WHAT THE TASK ASKS: Reproduce the study notes on Lot's flight from Sodom word for word, between "They boar two" and "move to Zoar.", inclusive.

DOCUMENT SECTION:
Summary of passage:  The angels are urging Lot to hurry to leave Sodom with his family before it’s too late.  Lot hesitated so the angels had to pull Lot and his family out of the city since the Lord was merciful.  The angels warned them to flee to the mountains and not to look back or they would be swept away.

Lot pleads to flee to the small town of Zoar at least instead of the mountains and this request is granted.  The Lord rained down sulfur on Sodom and Gomorrah and Lot’s wife disobeyed God and looked back and turned into a pillar of salt.  The next morning Abraham saw smoke but God remembered Abraham and saved Lot because of him.

Lot and his daughters left Zoar out of fear and settled in the mountains after all.  They lived in a cave.  The older daughter convinced her sister to get Lot drunk and sleep with him so that they could conceive since there was no other man around.  They did so unbeknownst to Lot and both became pregnant.

They boar two sons named Moab and Ben-Ammi, who became the father of the Moabites and the Ammonites respectively.  These cities fought with Israel for centuries.

Questions:

13)  Everything.  The wife died.  They didn’t take any of their wealth or livestock with them–only the clothes on their backs it seems.  They lost their moral compass with the incest.  Tragic.

14a)  He rescued Lot. He had the angels pull Lot out of the city and then God agreed to let them move to Zoar.

b)  What Lot built up did not survive the fire test.  Nothing he built survived.  He suffered loss and Lot will be saved but only as one escaping through the flames.  In other words, Lot has no works to show for his faith.  Lot has done nothing worthy with his life. (Please read from 1 Corinthians 3:10 to understand the passage.  We also discussed this passage last year.  Click HERE to review especially question 8b).

15)  Moab and Ammon.  While the Israelites are wandering the desert, God instruct Moses to not harass the Moabites because He has given them Ar and to not harass the Ammonites for God has given them land.  However, the Moabites and the Ammonites did not help the Israelites when they were passing through their land out of Egypt and instead pronounced a curse upon the Israelites.  As a result, God banned them from entering the assembly of the Lord and forbade the Israelites to be friends or allies with them.  God also turned the curse into a blessing.

Jesus was descended from Ruth who was a Moabite.

INFORMATION SUPPLIED:
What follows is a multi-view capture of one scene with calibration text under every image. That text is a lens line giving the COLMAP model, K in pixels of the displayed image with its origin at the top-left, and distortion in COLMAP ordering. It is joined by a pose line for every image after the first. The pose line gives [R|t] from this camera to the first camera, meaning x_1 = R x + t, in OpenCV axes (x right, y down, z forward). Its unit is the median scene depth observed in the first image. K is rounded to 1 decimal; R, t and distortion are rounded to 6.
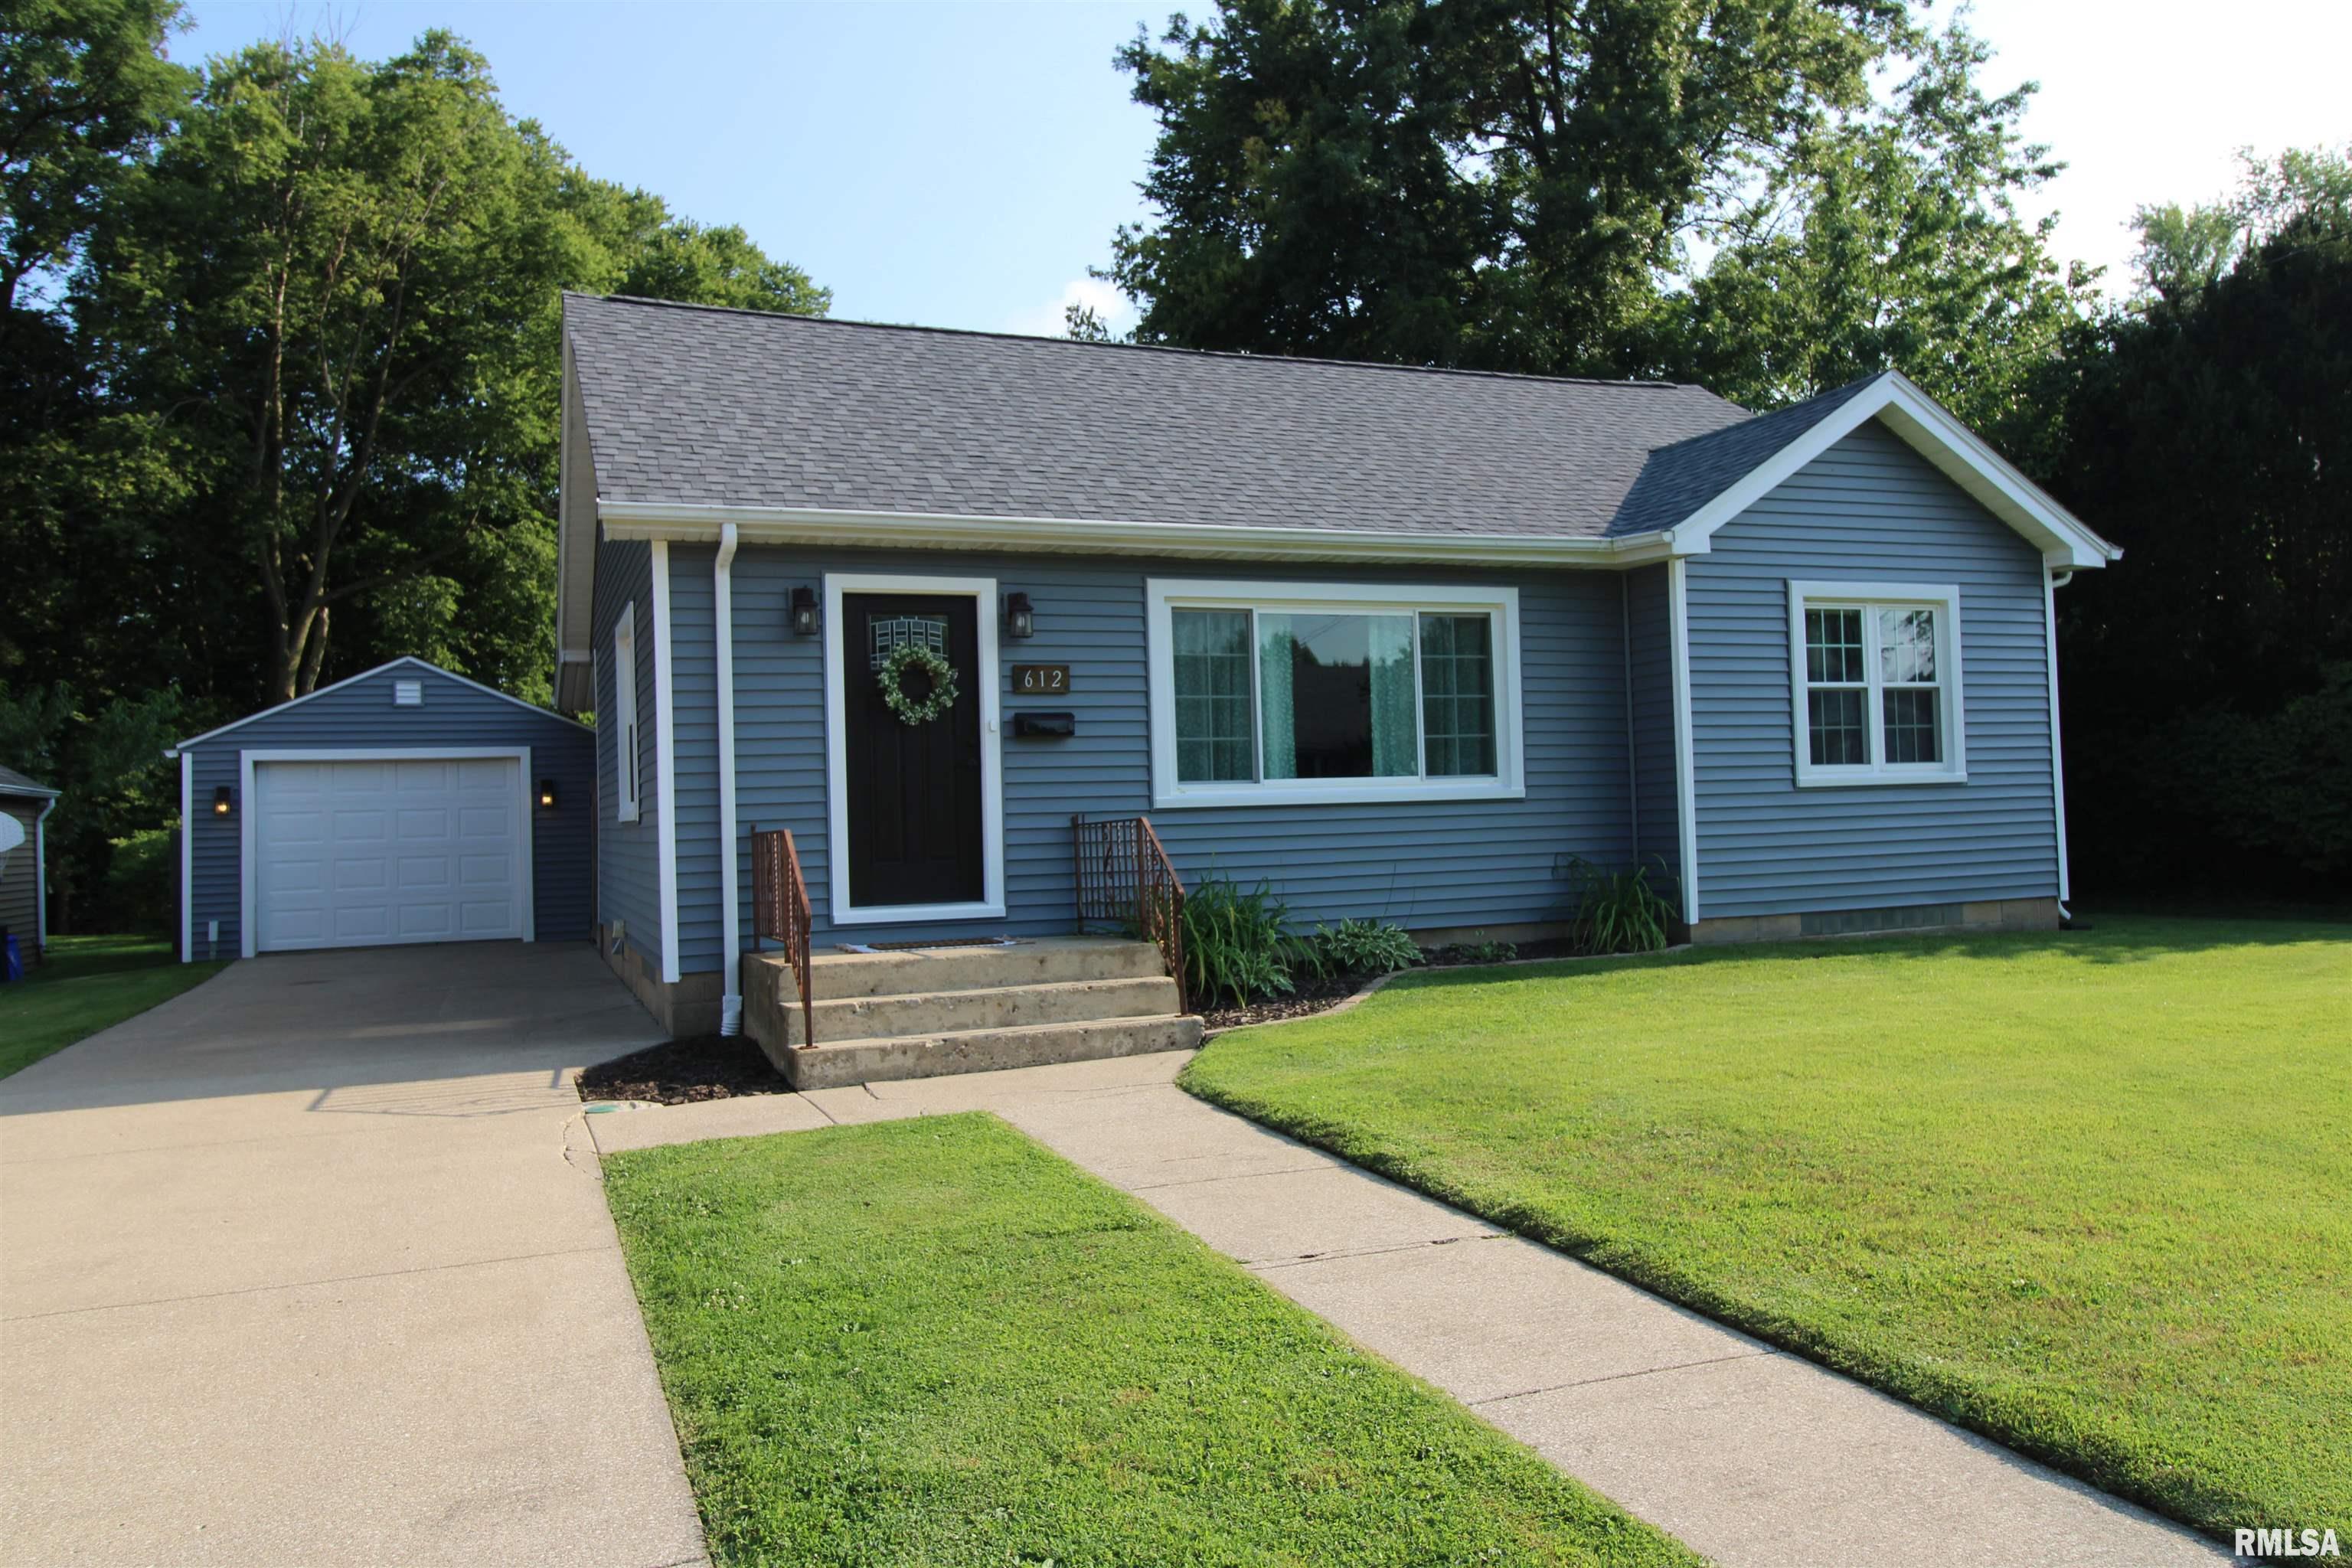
lens RADIAL K [[1654.3, 0, 1176.3], [0, 1654.3, 785.5], [0, 0, 1]] dist [0.002571, -0.002489]
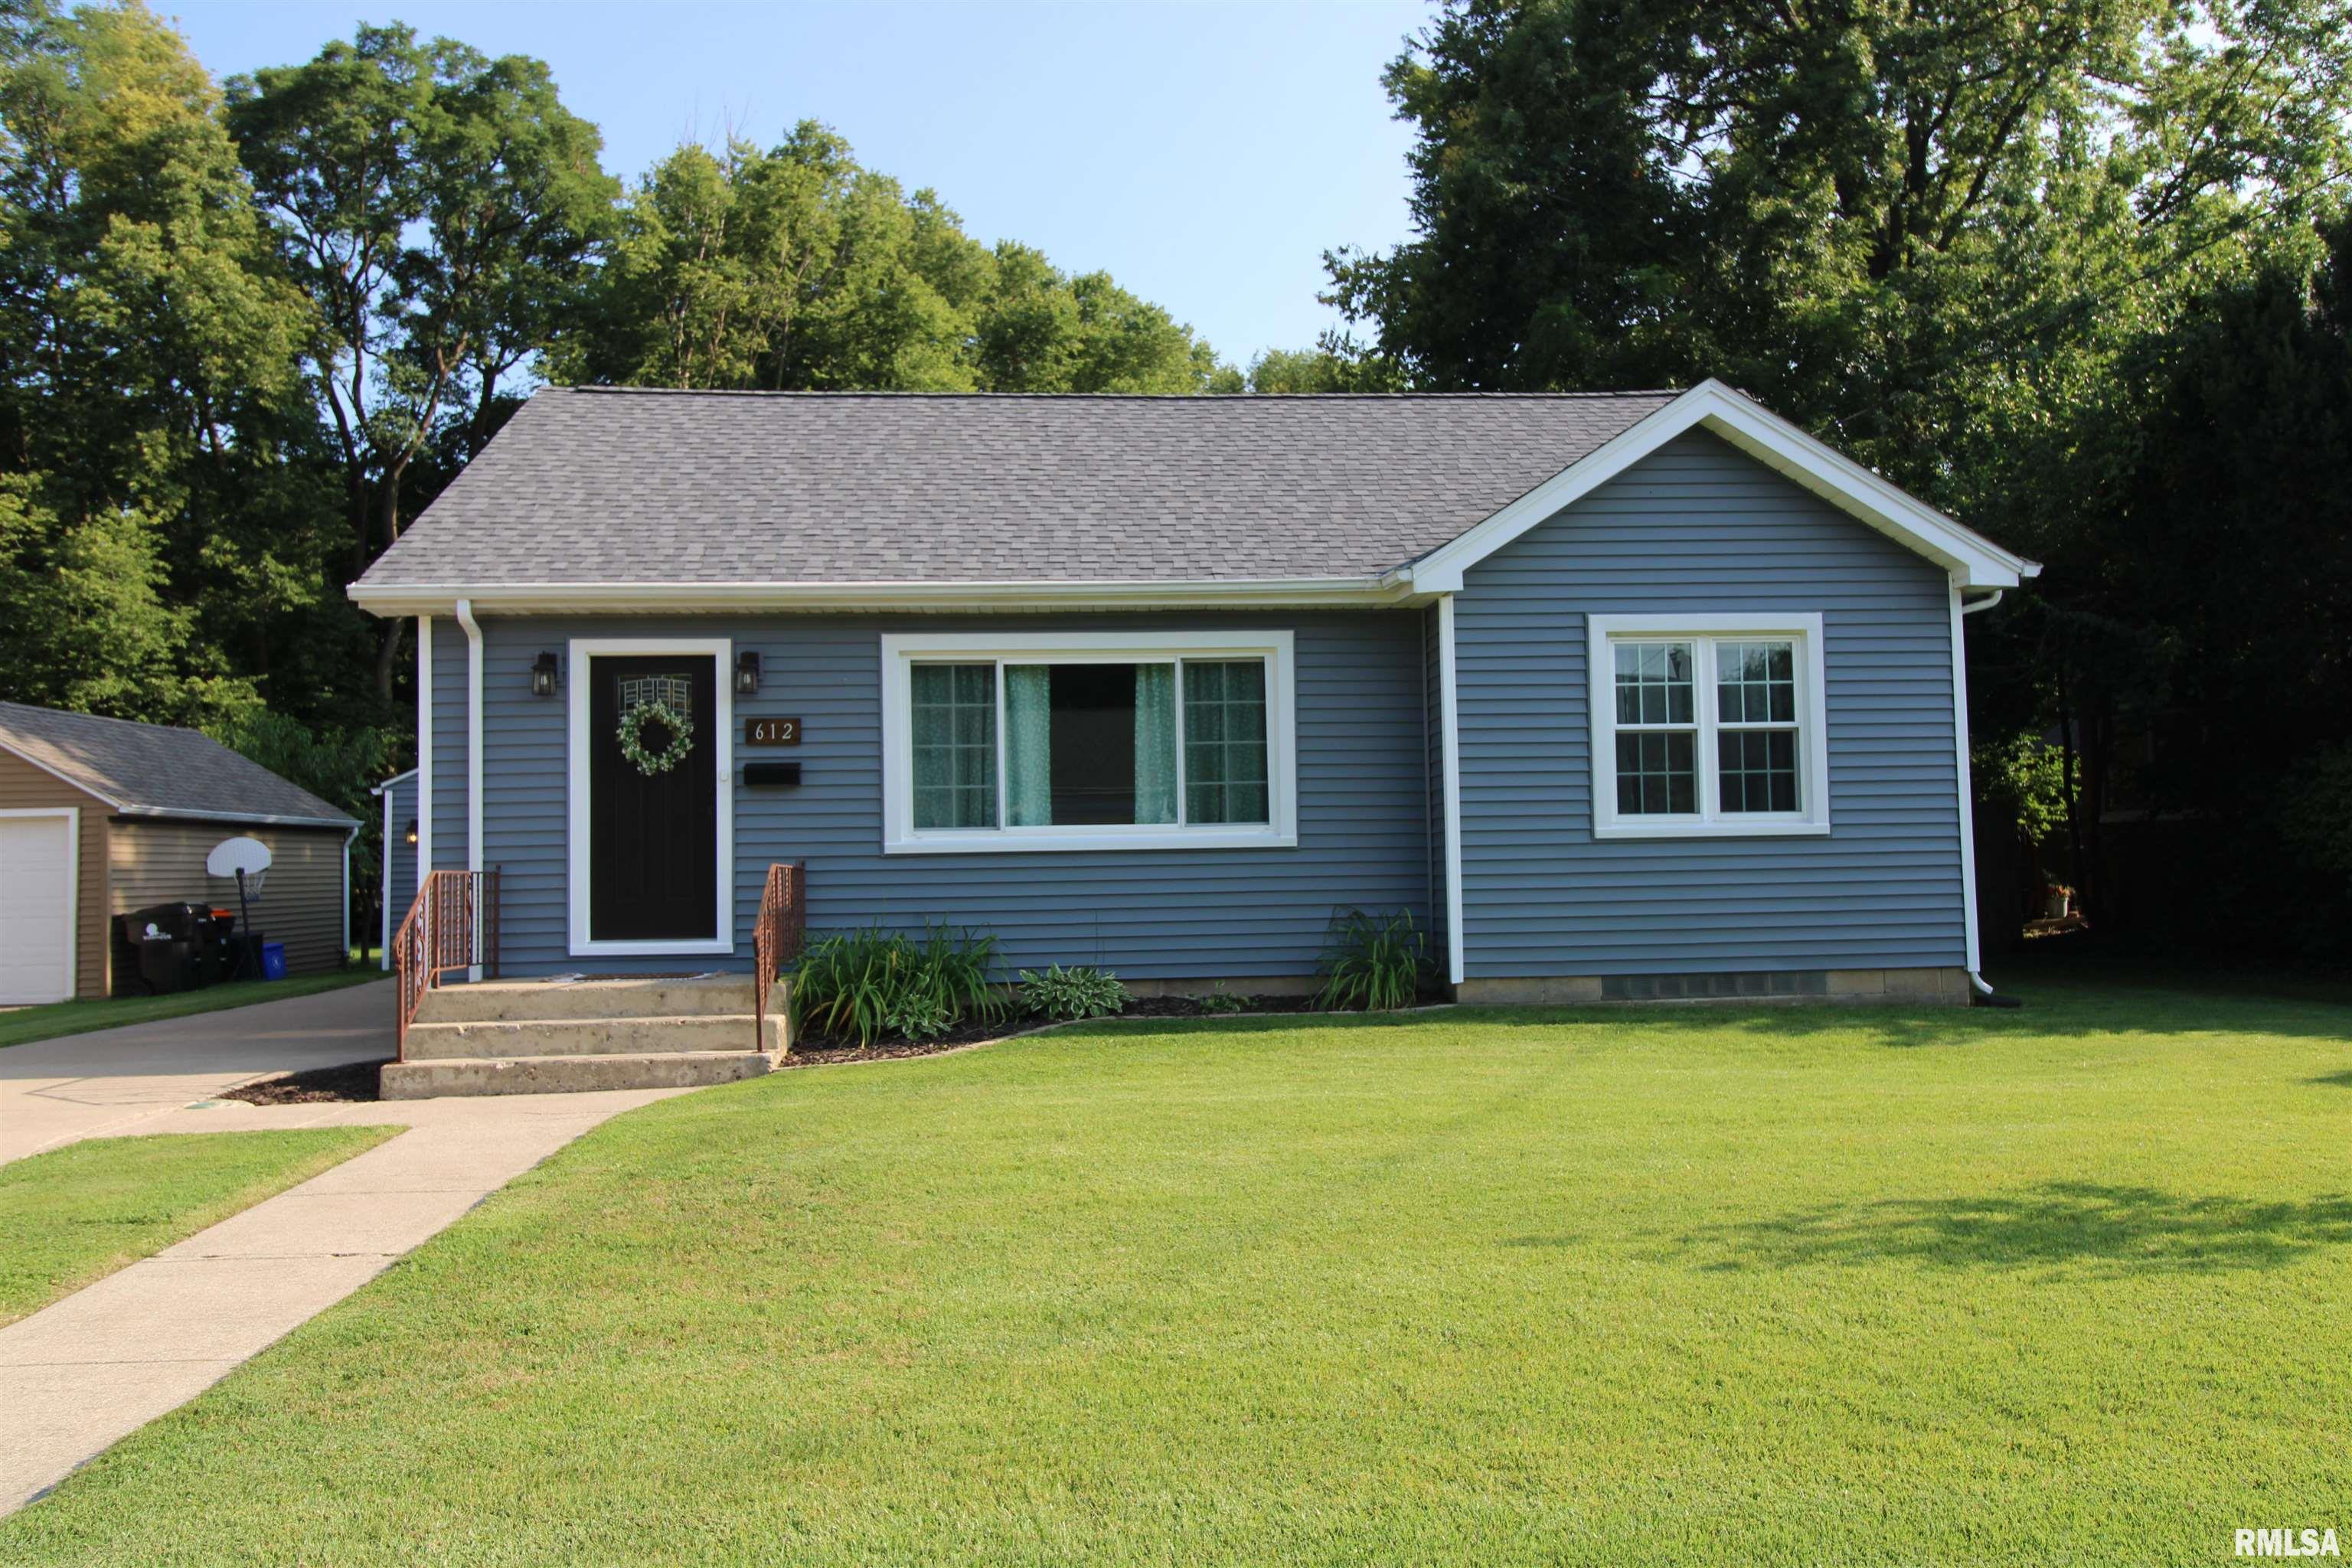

ANSWER SECTION:
They boar two sons named Moab and Ben-Ammi, who became the father of the Moabites and the Ammonites respectively.  These cities fought with Israel for centuries.

Questions:

13)  Everything.  The wife died.  They didn’t take any of their wealth or livestock with them–only the clothes on their backs it seems.  They lost their moral compass with the incest.  Tragic.

14a)  He rescued Lot. He had the angels pull Lot out of the city and then God agreed to let them move to Zoar.